That's exactly what the join command is made for: it joins two files based on a common field:
$ awk '{print $1}' File1 | join - File2
M01605:153:000000000-B55NK:1:1101:10003:14536 2:N:0:1 GTTTGCGCCGATGTA
M01605:153:000000000-B55NK:1:1101:10007:14573 2:N:0:1 GGGGATAAGCGTTGC
M01605:153:000000000-B55NK:1:1101:10007:14573 2:N:0:1 GGGGATAAGCGTTGC
M01605:153:000000000-B55NK:1:1101:10009:9160 2:N:0:1 CAGAAGAGGTAATGT
M01605:153:000000000-B55NK:1:1101:10009:9160 2:N:0:1 CAGAAGAGGTAATGT
M01605:153:000000000-B55NK:1:1101:10009:9160 2:N:0:1 CAGAAGAGGTAATGT
M01605:153:000000000-B55NK:1:1101:10010:14111 2:N:0:1 CTGCGTACTGATAGC
M01605:153:000000000-B55NK:1:1101:10010:19939 2:N:0:1 TCCGTGGTGCCGGCA
M01605:153:000000000-B55NK:1:1101:10011:22802 1:N:0:1 TGAGTTCGGATAAAG
M01605:153:000000000-B55NK:1:1101:10011:22802 1:N:0:1 TGAGTTCGGATAAAG
Your files may be sorted numerically but not alphabetically, as expected by join.
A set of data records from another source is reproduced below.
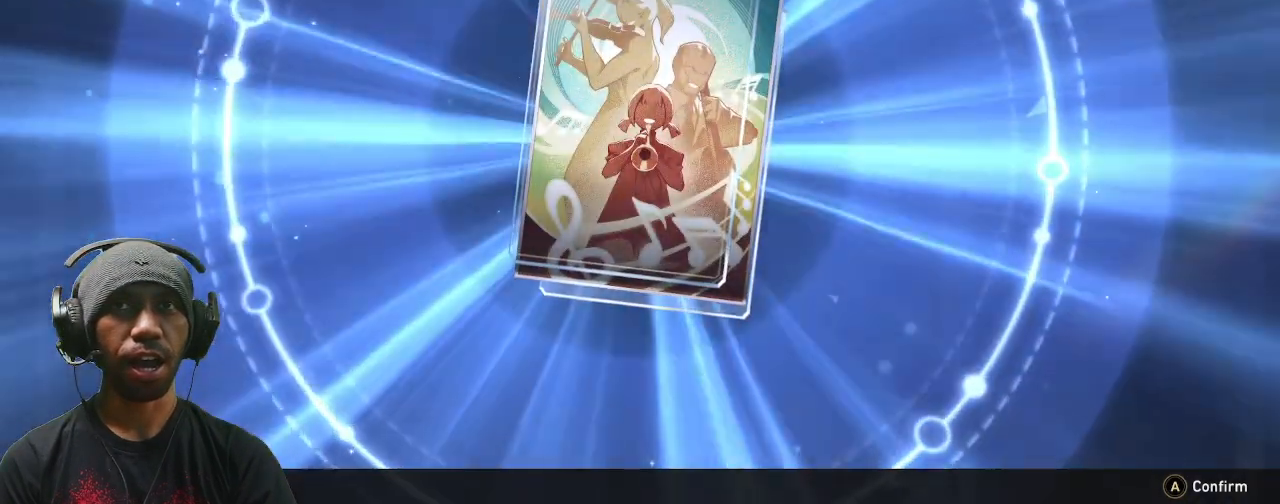
{"dt_ms": 500, "buttons": ["R2"], "left_stick": "center", "events": []}
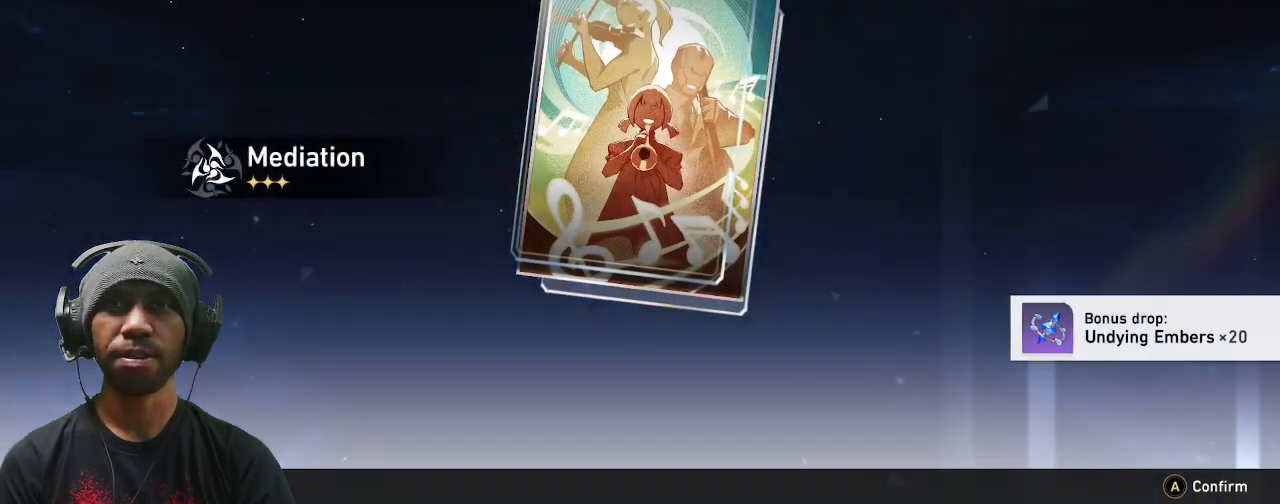
{"dt_ms": 500, "buttons": ["R2"], "left_stick": "center", "events": [[250, "CROSS", "down"], [367, "CROSS", "up"]]}
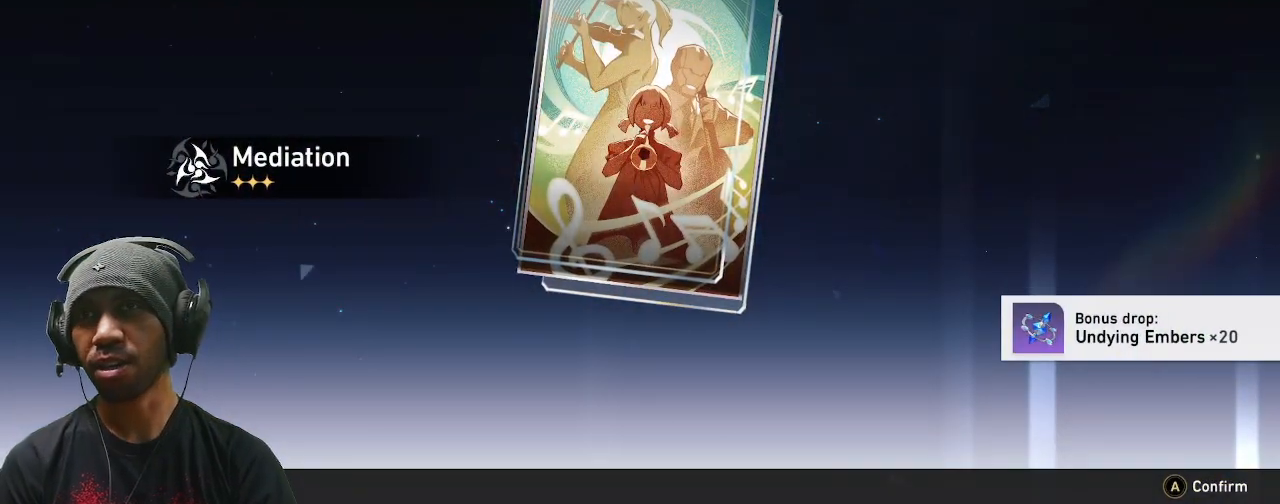
{"dt_ms": 500, "buttons": ["R2"], "left_stick": "center", "events": []}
If join is complaining, slightly modify the command above to sort the input with GNU sort:
$ awk '{print $1}' File1 | sort | join - <(sort -k1,1 --stable File2)
As your second file seems to have duplicated lines (see coments), you may want to change the second sort command to sort -k1,1 --stable --unique File2 (still assuming you are using GNU sort, use uniq).